- [WORK INSTRUCTION] Repeat each entry word for word. Leave any images out of the copy.

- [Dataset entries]

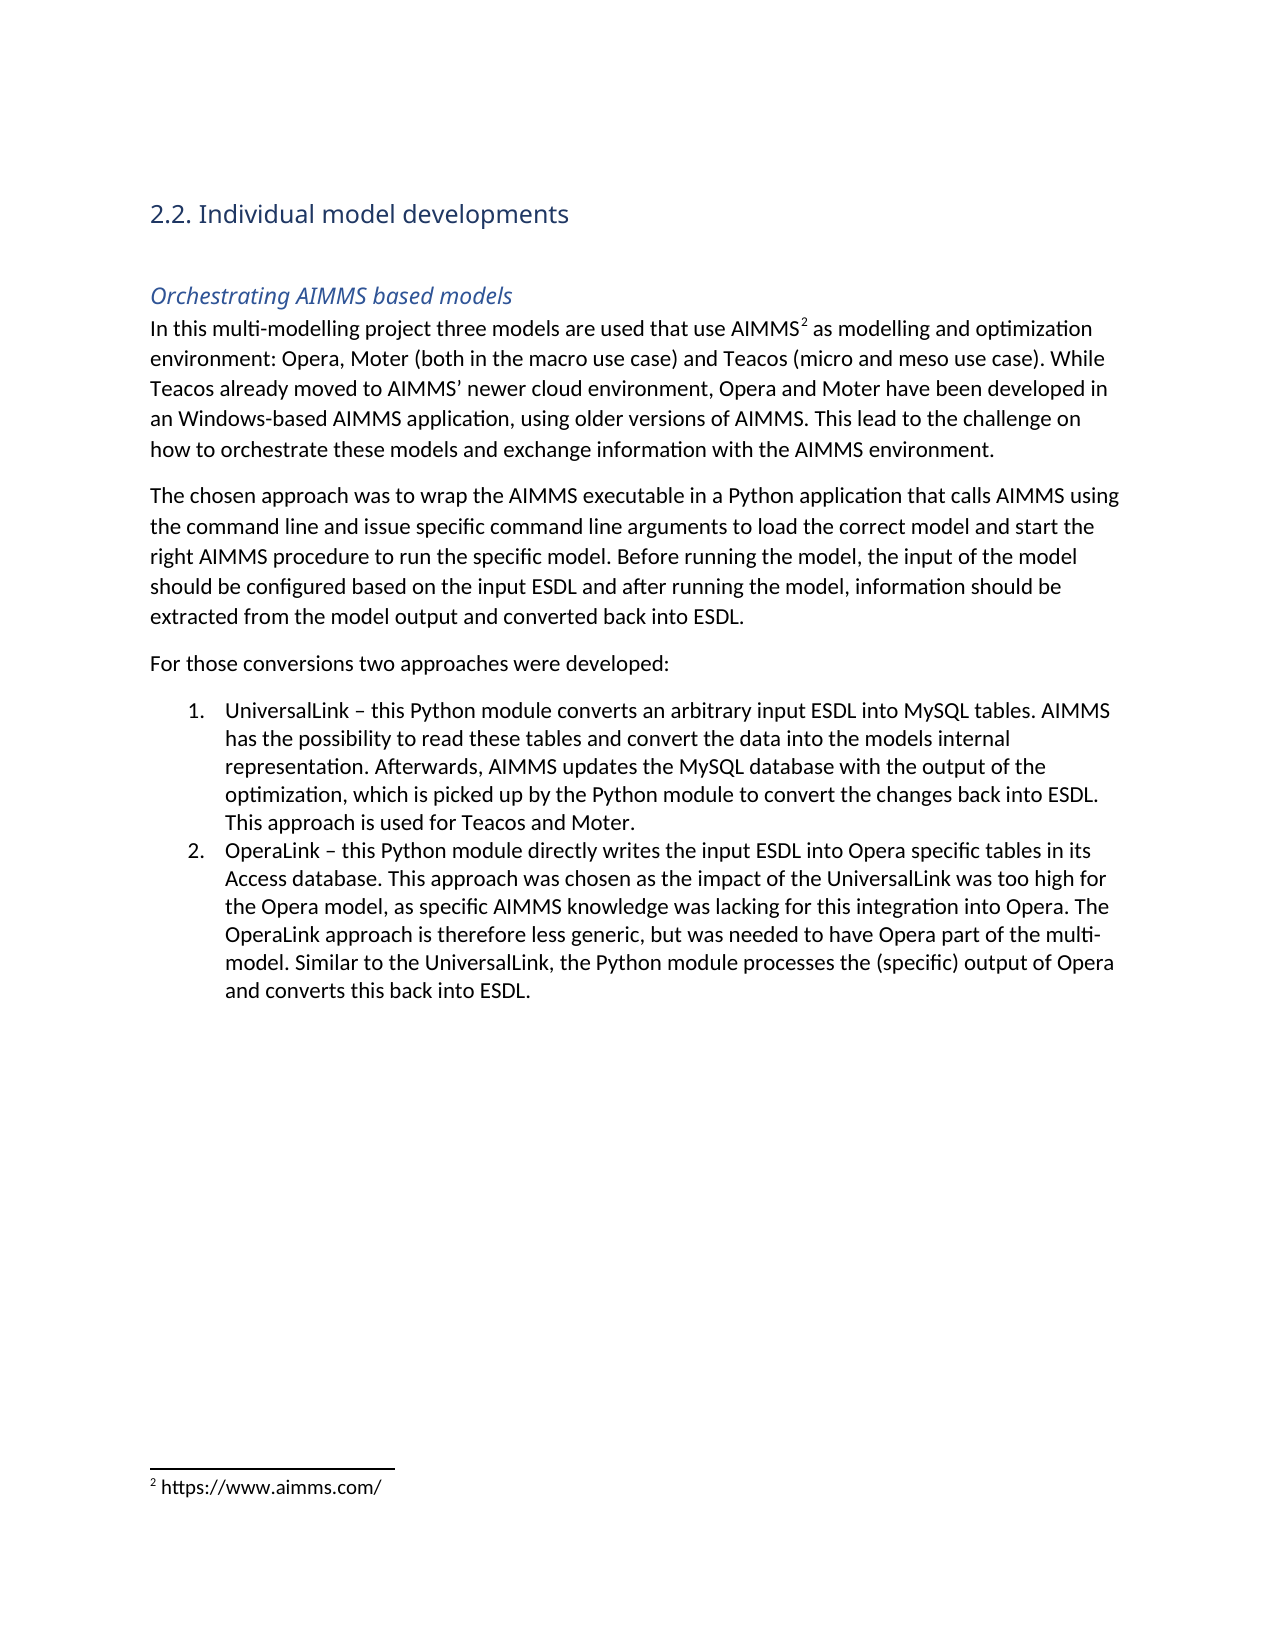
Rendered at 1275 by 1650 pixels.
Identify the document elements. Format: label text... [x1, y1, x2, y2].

list OperaLink – this Python module directly writes the input ESDL into Opera specific tables in its Access database. This approach was chosen as the impact of the UniversalLink was too high for the Opera model, as specific AIMMS knowledge was lacking for this integration into Opera. The OperaLink approach is therefore less generic, but was needed to have Opera part of the multi-model. Similar to the UniversalLink, the Python module processes the (specific) output of Opera and converts this back into ESDL. [187, 836, 1125, 1004]
subtitle Orchestrating AIMMS based models [150, 280, 1125, 311]
text For those conversions two approaches were developed: [150, 649, 1125, 677]
subtitle 2.2. Individual model developments [150, 197, 1125, 231]
text In this multi-modelling project three models are used that use AIMMS as modelling and optimization environment: Opera, Moter (both in the macro use case) and Teacos (micro and meso use case). While Teacos already moved to AIMMS’ newer cloud environment, Opera and Moter have been developed in an Windows-based AIMMS application, using older versions of AIMMS. This lead to the challenge on how to orchestrate these models and exchange information with the AIMMS environment. [150, 314, 1125, 463]
list UniversalLink – this Python module converts an arbitrary input ESDL into MySQL tables. AIMMS has the possibility to read these tables and convert the data into the models internal representation. Afterwards, AIMMS updates the MySQL database with the output of the optimization, which is picked up by the Python module to convert the changes back into ESDL. This approach is used for Teacos and Moter. [187, 696, 1125, 836]
text The chosen approach was to wrap the AIMMS executable in a Python application that calls AIMMS using the command line and issue specific command line arguments to load the correct model and start the right AIMMS procedure to run the specific model. Before running the model, the input of the model should be configured based on the input ESDL and after running the model, information should be extracted from the model output and converted back into ESDL. [150, 482, 1125, 631]
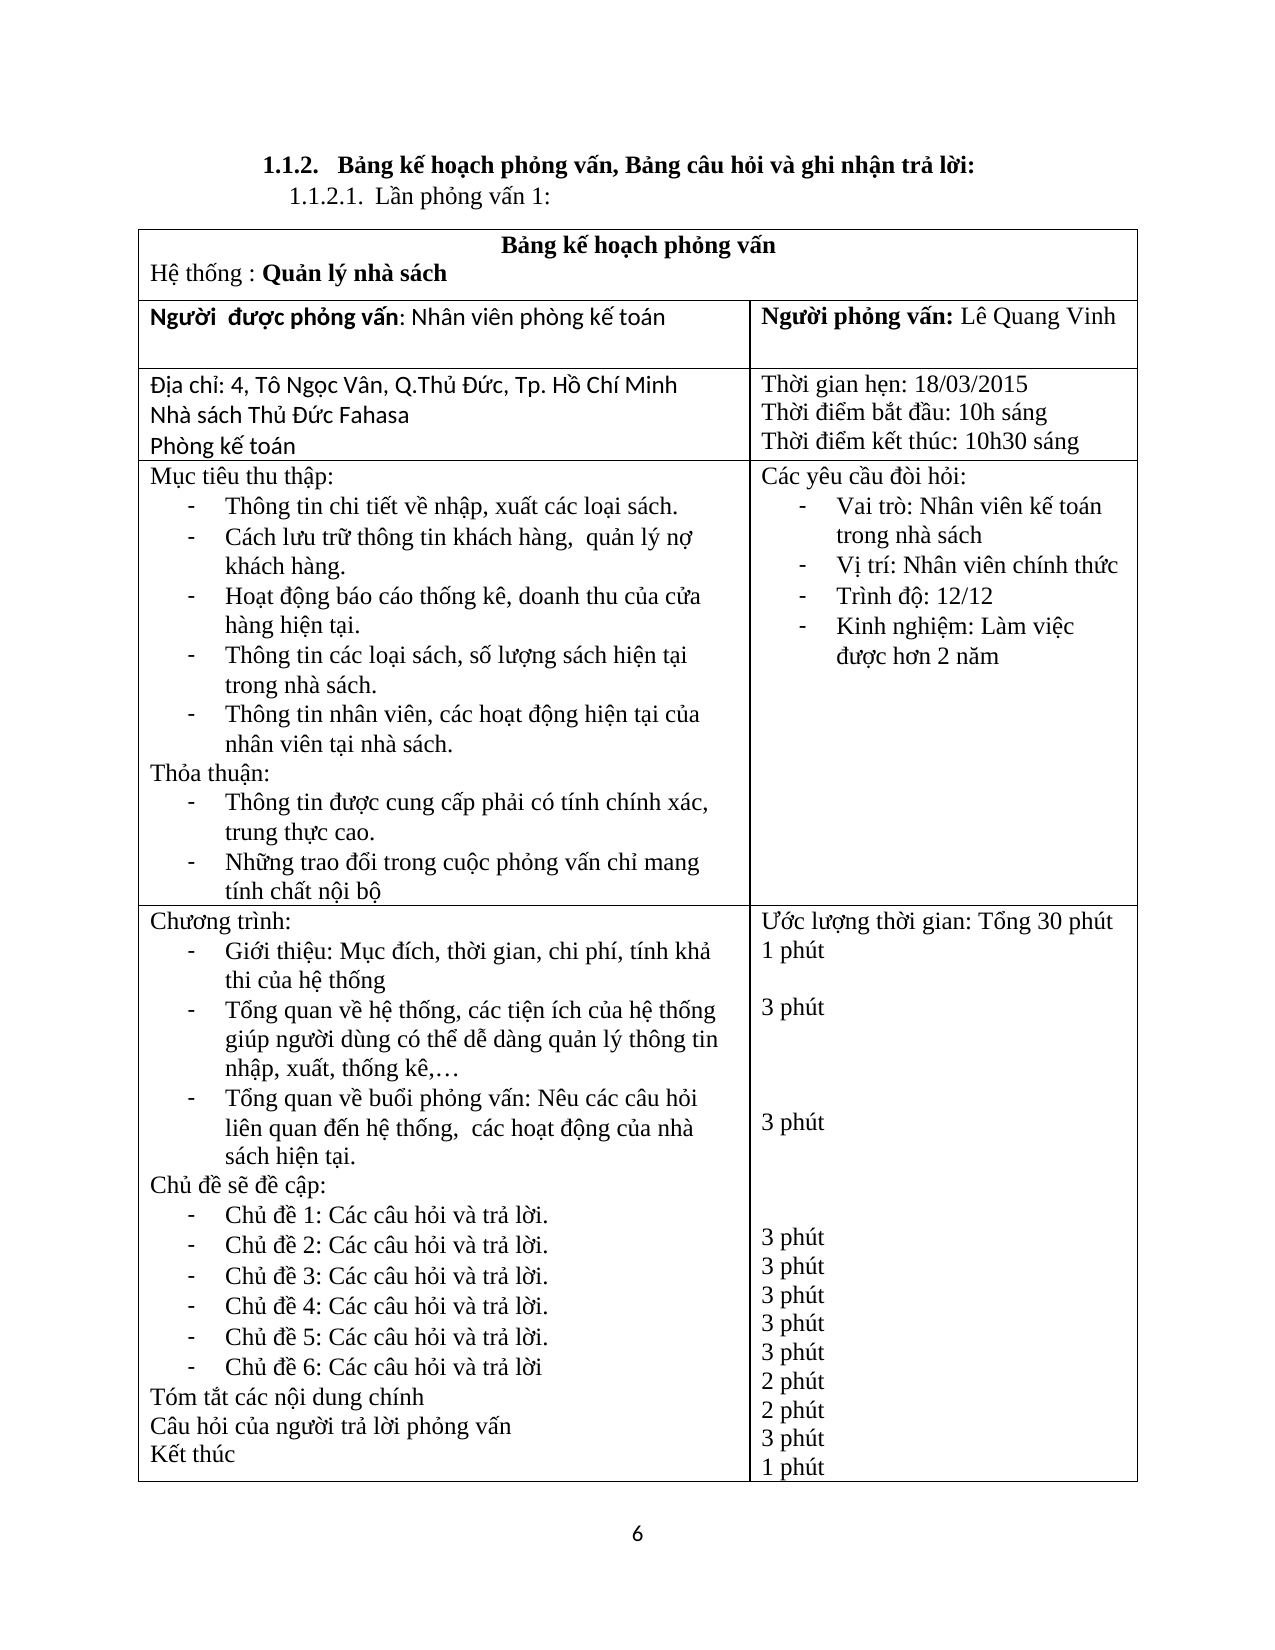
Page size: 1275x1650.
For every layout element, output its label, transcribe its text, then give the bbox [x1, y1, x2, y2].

table_cell Địa chỉ: 4, Tô Ngọc Vân, Q.Thủ Đức, Tp. Hồ Chí Minh Nhà sách Thủ Đức Fahasa Phòng kế toán [139, 369, 749, 460]
list Bảng kế hoạch phỏng vấn, Bảng câu hỏi và ghi nhận trả lời: [262, 150, 1125, 179]
table_cell Ước lượng thời gian: Tổng 30 phút 1 phút 3 phút 3 phút 3 phút 3 phút 3 phút 3 phút 3 phút 2 phút 2 phút 3 phút 1 phút [751, 906, 1137, 1481]
table_cell Người được phỏng vấn: Nhân viên phòng kế toán [139, 301, 749, 368]
table_header Bảng kế hoạch phỏng vấn Hệ thống : Quản lý nhà sách [139, 230, 1137, 300]
table_cell Các yêu cầu đòi hỏi: Vai trò: Nhân viên kế toán trong nhà sách Vị trí: Nhân viên chính thức Trình độ: 12/12 Kinh nghiệm: Làm việc được hơn 2 năm [751, 461, 1137, 905]
table_cell Chương trình: Giới thiệu: Mục đích, thời gian, chi phí, tính khả thi của hệ thống Tổng quan về hệ thống, các tiện ích của hệ thống giúp người dùng có thể dễ dàng quản lý thông tin nhập, xuất, thống kê,… Tổng quan về buổi phỏng vấn: Nêu các câu hỏi liên quan đến hệ thống, các hoạt động của nhà sách hiện tại. Chủ đề sẽ đề cập: Chủ đề 1: Các câu hỏi và trả lời. Chủ đề 2: Các câu hỏi và trả lời. Chủ đề 3: Các câu hỏi và trả lời. Chủ đề 4: Các câu hỏi và trả lời. Chủ đề 5: Các câu hỏi và trả lời. Chủ đề 6: Các câu hỏi và trả lời Tóm tắt các nội dung chính Câu hỏi của người trả lời phỏng vấn Kết thúc [139, 906, 749, 1481]
table_cell Thời gian hẹn: 18/03/2015 Thời điểm bắt đầu: 10h sáng Thời điểm kết thúc: 10h30 sáng [751, 369, 1137, 460]
list Lần phỏng vấn 1: [289, 181, 1125, 210]
table_cell Người phỏng vấn: Lê Quang Vinh [751, 301, 1137, 368]
table_cell Mục tiêu thu thập: Thông tin chi tiết về nhập, xuất các loại sách. Cách lưu trữ thông tin khách hàng, quản lý nợ khách hàng. Hoạt động báo cáo thống kê, doanh thu của cửa hàng hiện tại. Thông tin các loại sách, số lượng sách hiện tại trong nhà sách. Thông tin nhân viên, các hoạt động hiện tại của nhân viên tại nhà sách. Thỏa thuận: Thông tin được cung cấp phải có tính chính xác, trung thực cao. Những trao đổi trong cuộc phỏng vấn chỉ mang tính chất nội bộ [139, 461, 749, 905]
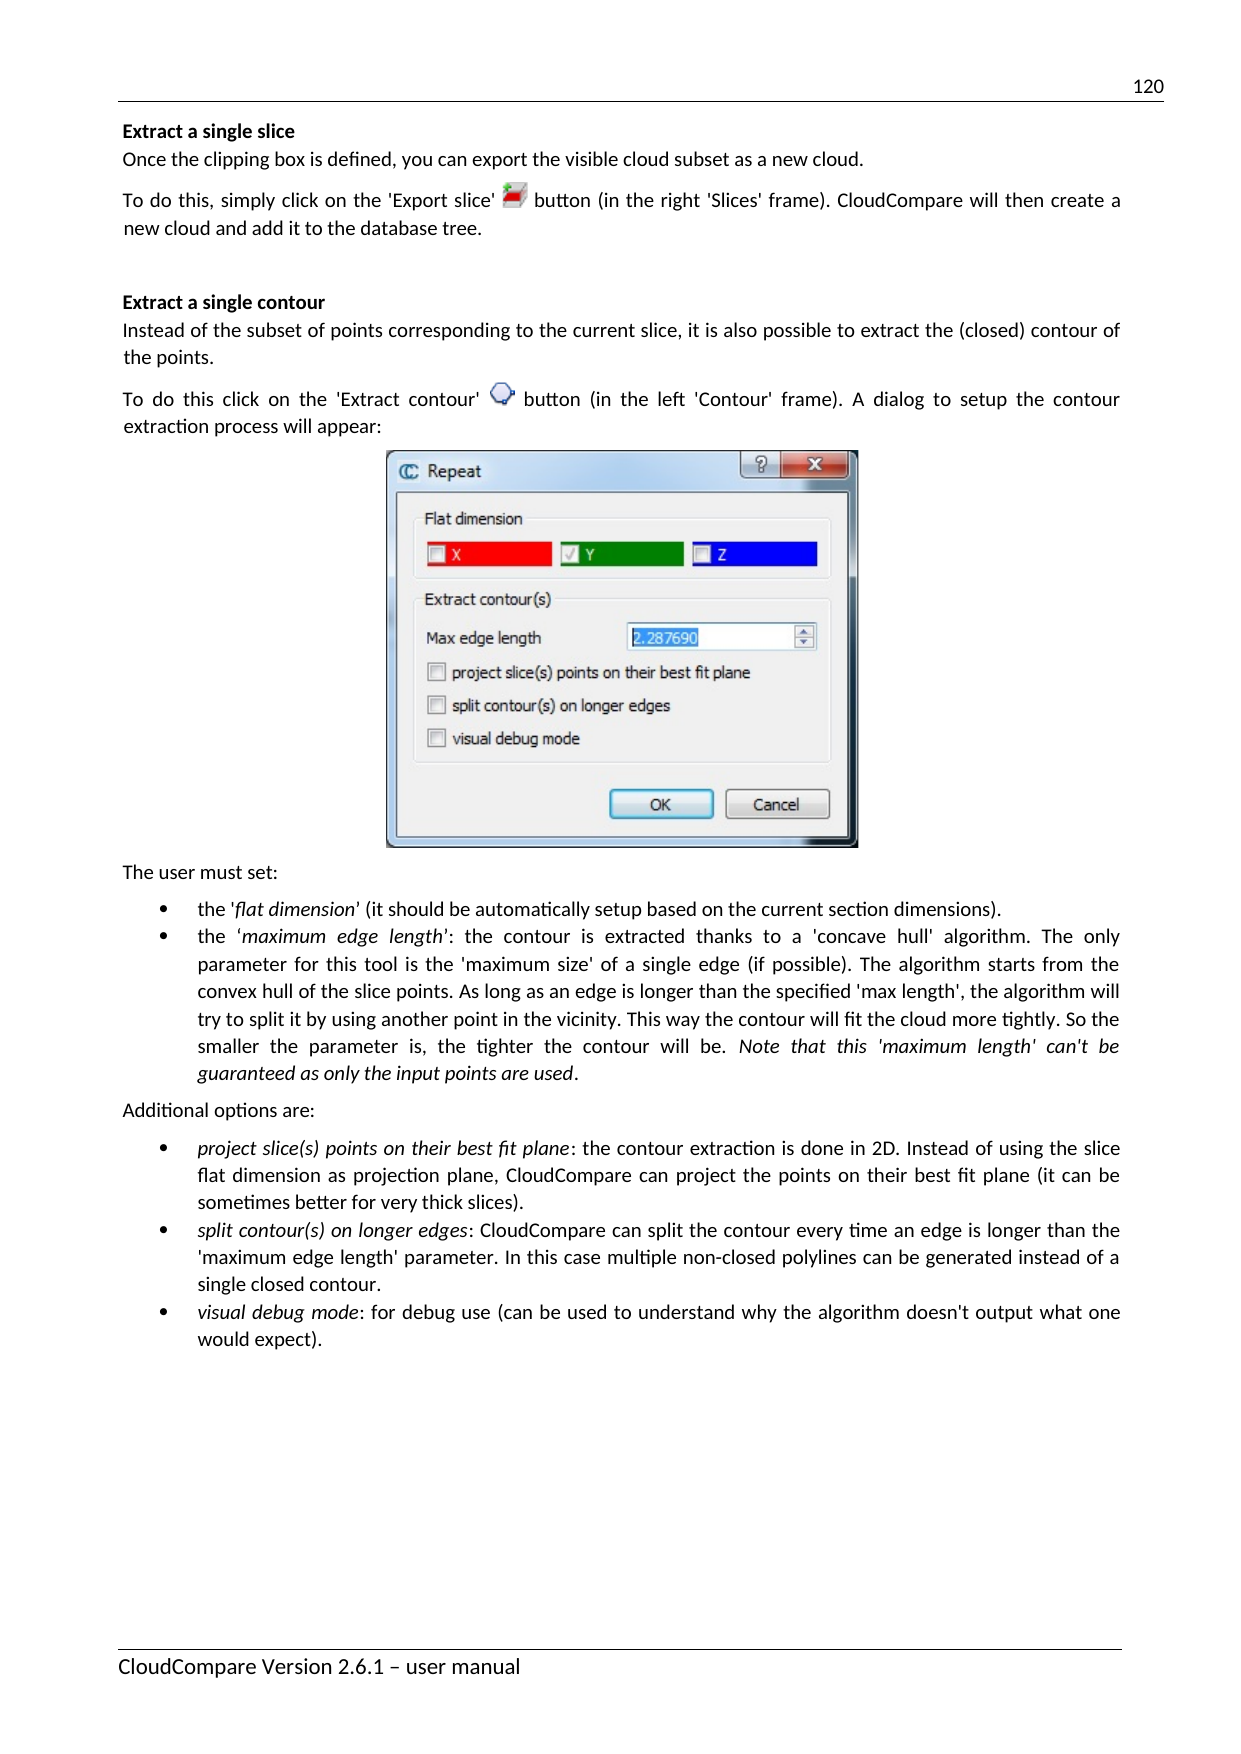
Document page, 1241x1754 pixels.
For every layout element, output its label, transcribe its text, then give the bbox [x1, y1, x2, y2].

- [WRITTEN SOLUTION]
Rendered at 1275 by 1650 pixels.
Identify the document elements. Format: label text... [x1, y1, x2, y2].

list OperaLink – this Python module directly writes the input ESDL into Opera specific tables in its Access database. This approach was chosen as the impact of the UniversalLink was too high for the Opera model, as specific AIMMS knowledge was lacking for this integration into Opera. The OperaLink approach is therefore less generic, but was needed to have Opera part of the multi-model. Similar to the UniversalLink, the Python module processes the (specific) output of Opera and converts this back into ESDL. [187, 836, 1125, 1004]
subtitle Orchestrating AIMMS based models [150, 280, 1125, 311]
text For those conversions two approaches were developed: [150, 649, 1125, 677]
subtitle 2.2. Individual model developments [150, 197, 1125, 231]
text In this multi-modelling project three models are used that use AIMMS as modelling and optimization environment: Opera, Moter (both in the macro use case) and Teacos (micro and meso use case). While Teacos already moved to AIMMS’ newer cloud environment, Opera and Moter have been developed in an Windows-based AIMMS application, using older versions of AIMMS. This lead to the challenge on how to orchestrate these models and exchange information with the AIMMS environment. [150, 314, 1125, 463]
list UniversalLink – this Python module converts an arbitrary input ESDL into MySQL tables. AIMMS has the possibility to read these tables and convert the data into the models internal representation. Afterwards, AIMMS updates the MySQL database with the output of the optimization, which is picked up by the Python module to convert the changes back into ESDL. This approach is used for Teacos and Moter. [187, 696, 1125, 836]
text The chosen approach was to wrap the AIMMS executable in a Python application that calls AIMMS using the command line and issue specific command line arguments to load the correct model and start the right AIMMS procedure to run the specific model. Before running the model, the input of the model should be configured based on the input ESDL and after running the model, information should be extracted from the model output and converted back into ESDL. [150, 482, 1125, 631]
Page size: 1275x1650.
For every layout element, output its label, transcribe its text, then give the bbox [x1, y1, x2, y2].

table_cell Địa chỉ: 4, Tô Ngọc Vân, Q.Thủ Đức, Tp. Hồ Chí Minh Nhà sách Thủ Đức Fahasa Phòng kế toán [139, 369, 749, 460]
list Bảng kế hoạch phỏng vấn, Bảng câu hỏi và ghi nhận trả lời: [262, 150, 1125, 179]
table_cell Ước lượng thời gian: Tổng 30 phút 1 phút 3 phút 3 phút 3 phút 3 phút 3 phút 3 phút 3 phút 2 phút 2 phút 3 phút 1 phút [751, 906, 1137, 1481]
table_cell Người được phỏng vấn: Nhân viên phòng kế toán [139, 301, 749, 368]
table_header Bảng kế hoạch phỏng vấn Hệ thống : Quản lý nhà sách [139, 230, 1137, 300]
table_cell Các yêu cầu đòi hỏi: Vai trò: Nhân viên kế toán trong nhà sách Vị trí: Nhân viên chính thức Trình độ: 12/12 Kinh nghiệm: Làm việc được hơn 2 năm [751, 461, 1137, 905]
table_cell Chương trình: Giới thiệu: Mục đích, thời gian, chi phí, tính khả thi của hệ thống Tổng quan về hệ thống, các tiện ích của hệ thống giúp người dùng có thể dễ dàng quản lý thông tin nhập, xuất, thống kê,… Tổng quan về buổi phỏng vấn: Nêu các câu hỏi liên quan đến hệ thống, các hoạt động của nhà sách hiện tại. Chủ đề sẽ đề cập: Chủ đề 1: Các câu hỏi và trả lời. Chủ đề 2: Các câu hỏi và trả lời. Chủ đề 3: Các câu hỏi và trả lời. Chủ đề 4: Các câu hỏi và trả lời. Chủ đề 5: Các câu hỏi và trả lời. Chủ đề 6: Các câu hỏi và trả lời Tóm tắt các nội dung chính Câu hỏi của người trả lời phỏng vấn Kết thúc [139, 906, 749, 1481]
table_cell Thời gian hẹn: 18/03/2015 Thời điểm bắt đầu: 10h sáng Thời điểm kết thúc: 10h30 sáng [751, 369, 1137, 460]
list Lần phỏng vấn 1: [289, 181, 1125, 210]
table_cell Người phỏng vấn: Lê Quang Vinh [751, 301, 1137, 368]
table_cell Mục tiêu thu thập: Thông tin chi tiết về nhập, xuất các loại sách. Cách lưu trữ thông tin khách hàng, quản lý nợ khách hàng. Hoạt động báo cáo thống kê, doanh thu của cửa hàng hiện tại. Thông tin các loại sách, số lượng sách hiện tại trong nhà sách. Thông tin nhân viên, các hoạt động hiện tại của nhân viên tại nhà sách. Thỏa thuận: Thông tin được cung cấp phải có tính chính xác, trung thực cao. Những trao đổi trong cuộc phỏng vấn chỉ mang tính chất nội bộ [139, 461, 749, 905]
Document page, 1241x1754 pixels.
For every layout element, output its label, transcribe its text, then give the bbox [x1, y1, x2, y2].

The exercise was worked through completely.